Clifford Irving: The Westport Connection

Every obituary of Clifford Irving — who died Tuesday at 87 — note his claim to fame: In 1971 he wrote a fake autobiography of the eccentric and reclusive billionaire Howard Hughes, based on non-existent meetings and interviews.

But no obituary I’ve seen has mentioned a nearly as bizarre part of the author’s life: the garbage at his Westport home.

According to “Empire: The Life, Legend, and Madness of Howard Hughes” — a real book — E. Howard Hunt was known for more than just his conviction in the Watergate burglary (and subsequent cover-up).

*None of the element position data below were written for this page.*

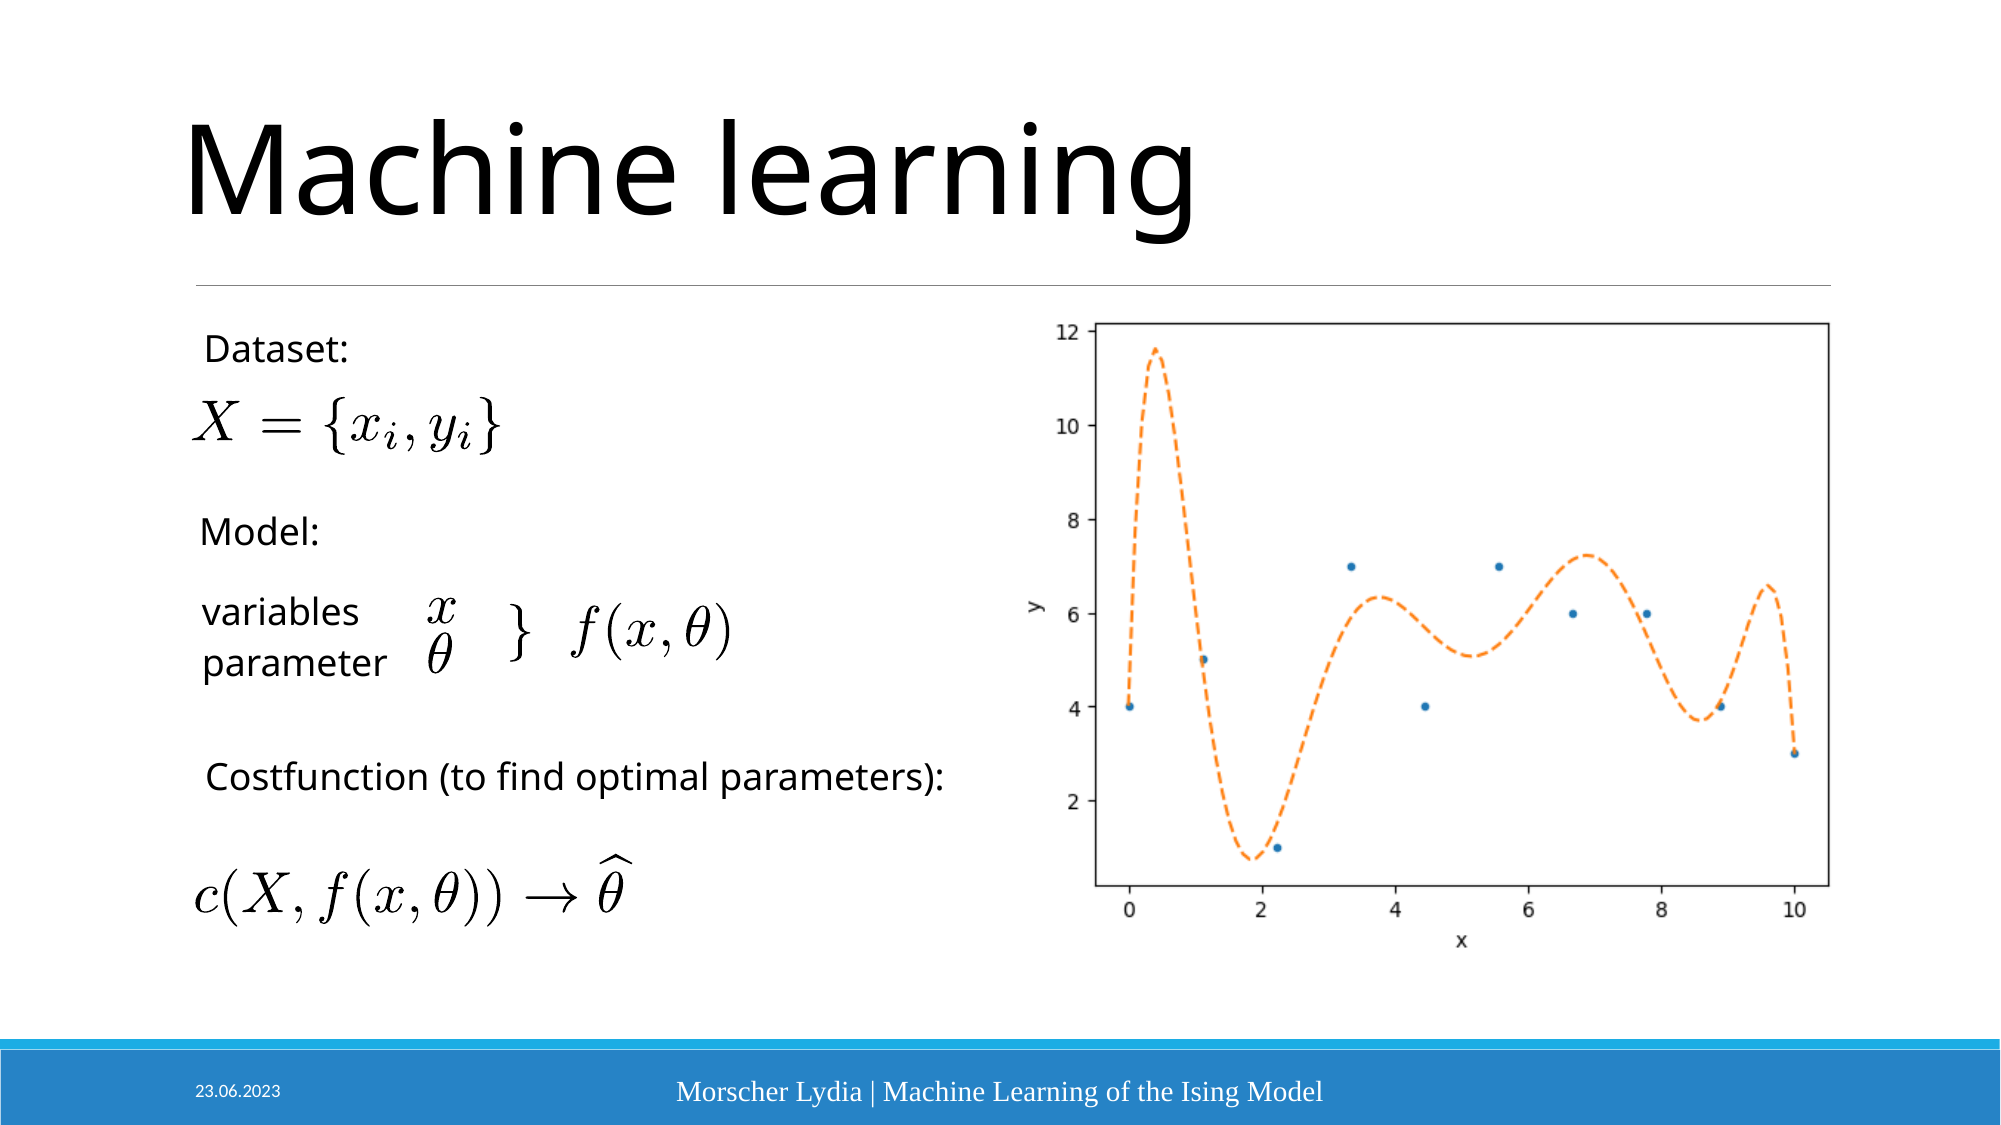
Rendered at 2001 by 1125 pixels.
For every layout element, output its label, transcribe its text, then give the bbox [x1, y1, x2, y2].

text_box Model: [184, 498, 329, 559]
text_box [570, 602, 730, 661]
text_box [508, 603, 531, 662]
picture [1011, 308, 1843, 966]
text_box Dataset: [188, 315, 358, 376]
text_box [428, 632, 453, 674]
text_box [191, 396, 501, 455]
text_box [195, 853, 633, 927]
title Machine learning [180, 47, 1831, 285]
text_box variables parameter [187, 578, 392, 684]
text_box [427, 597, 456, 624]
text_box Costfunction (to find optimal parameters): [190, 742, 920, 803]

Hunt also worked for Hughes. One of his assignments was to figure out the cost for someone to comb through the trash at Irving’s house. The aim was to find out if Irving was writing a follow-up book about Hughes, or had a connection with Hughes’ enemy Robert Maheu.

That’s all I know. If any “06880” reader has more information on Clifford Irving’s Westport years — including whether he lived here while writing his “Autobiography of Howard Hughes” — click “Comments” below.

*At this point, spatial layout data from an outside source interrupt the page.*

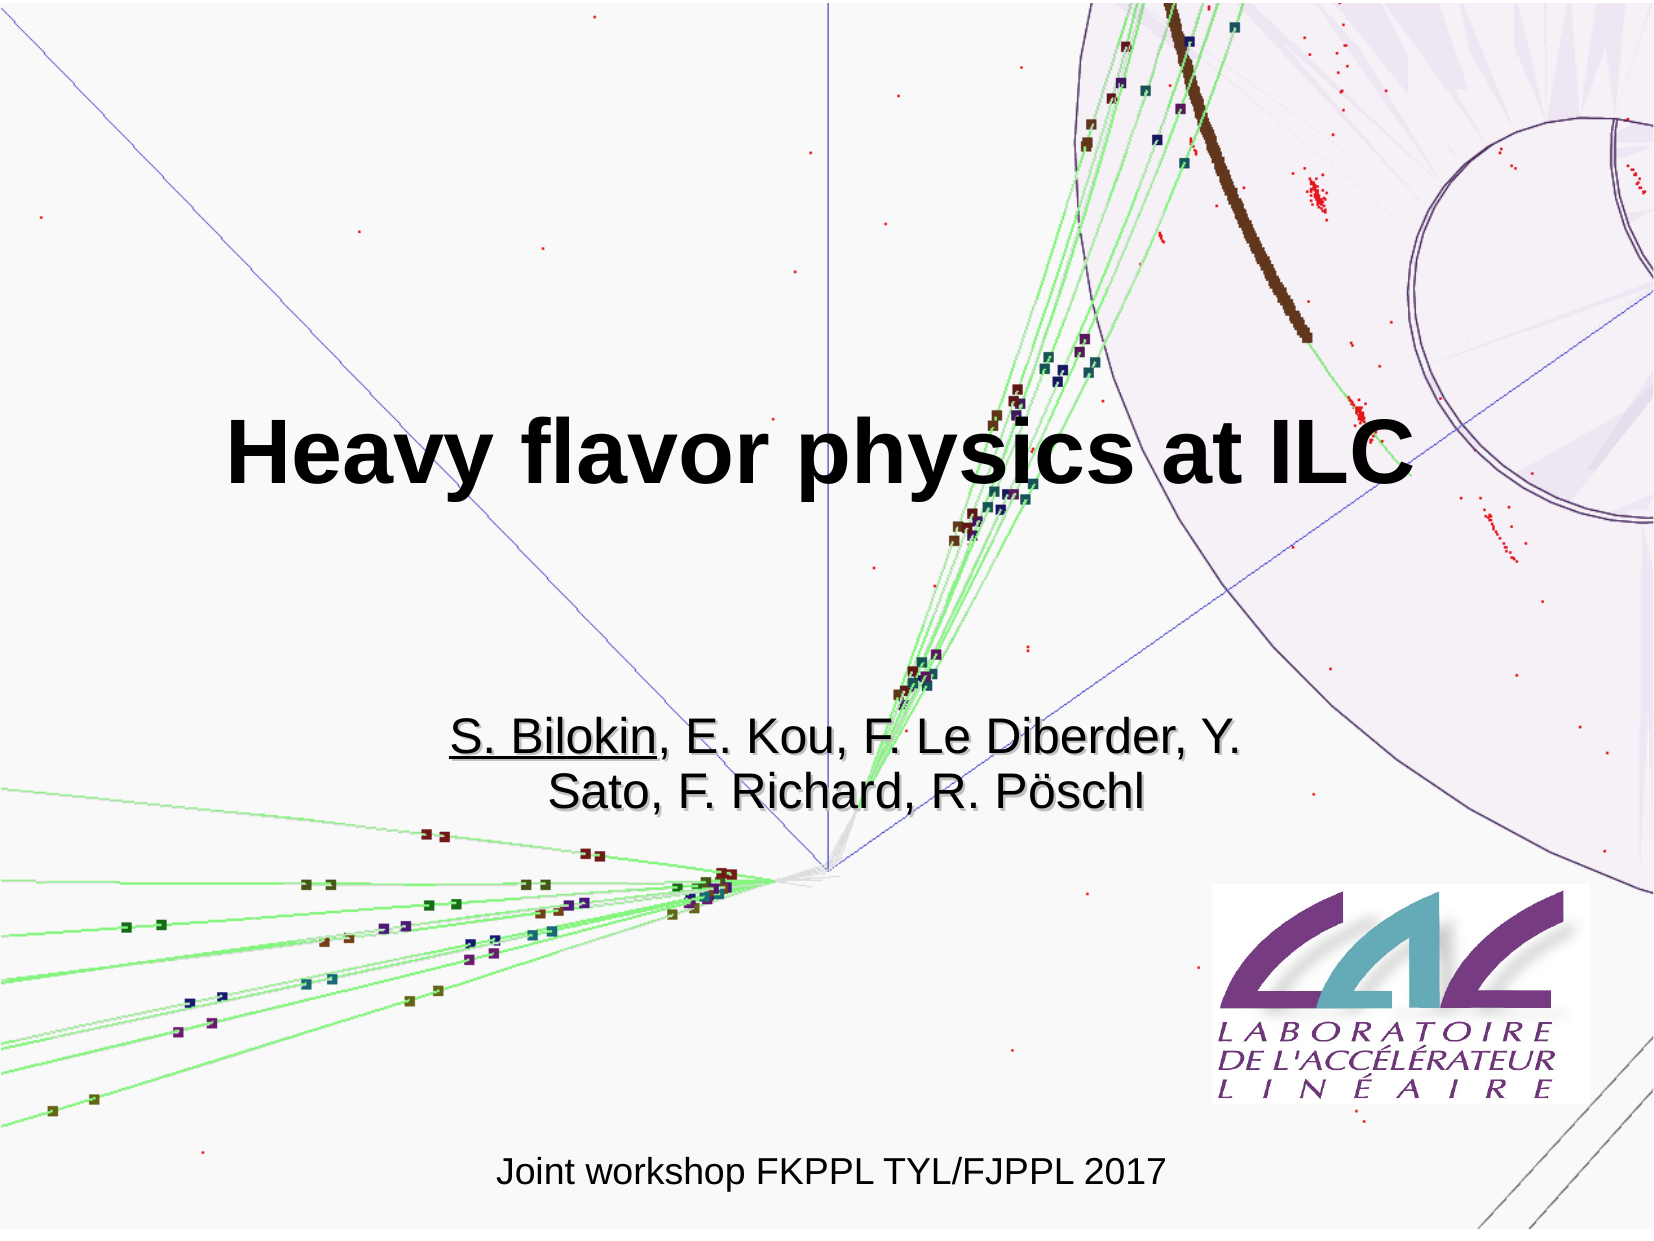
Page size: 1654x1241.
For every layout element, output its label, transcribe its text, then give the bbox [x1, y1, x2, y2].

title Heavy flavor physics at ILC [90, 347, 1579, 556]
picture [0, 3, 1654, 1229]
text_box Joint workshop FKPPL TYL/FJPPL 2017 [458, 1143, 1205, 1241]
text_box [82, 645, 1571, 1025]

(For a link to the “Empire” book that mentions Westport, click here.)

Clifford Irving, in 1972. (Photo/Jack Manning for the New York Times)

One response to “Clifford Irving: The Westport Connection

  1. Maybe Clifford Irving did live in Westport. And maybe Howard Hunt was correct (this time). But if it turns out that he was mistaken, there may be a good reason for his misapprehension. On several occasions, I enjoyed speaking with Philip Lorber, one of my predecessors on the Westport ZBA. He once told me that, as a result of his representation of Clifford Irving during “The Hoax” trial, he kept all of Irving’s original notes in his (Lorber’s) home off of Calvary Road.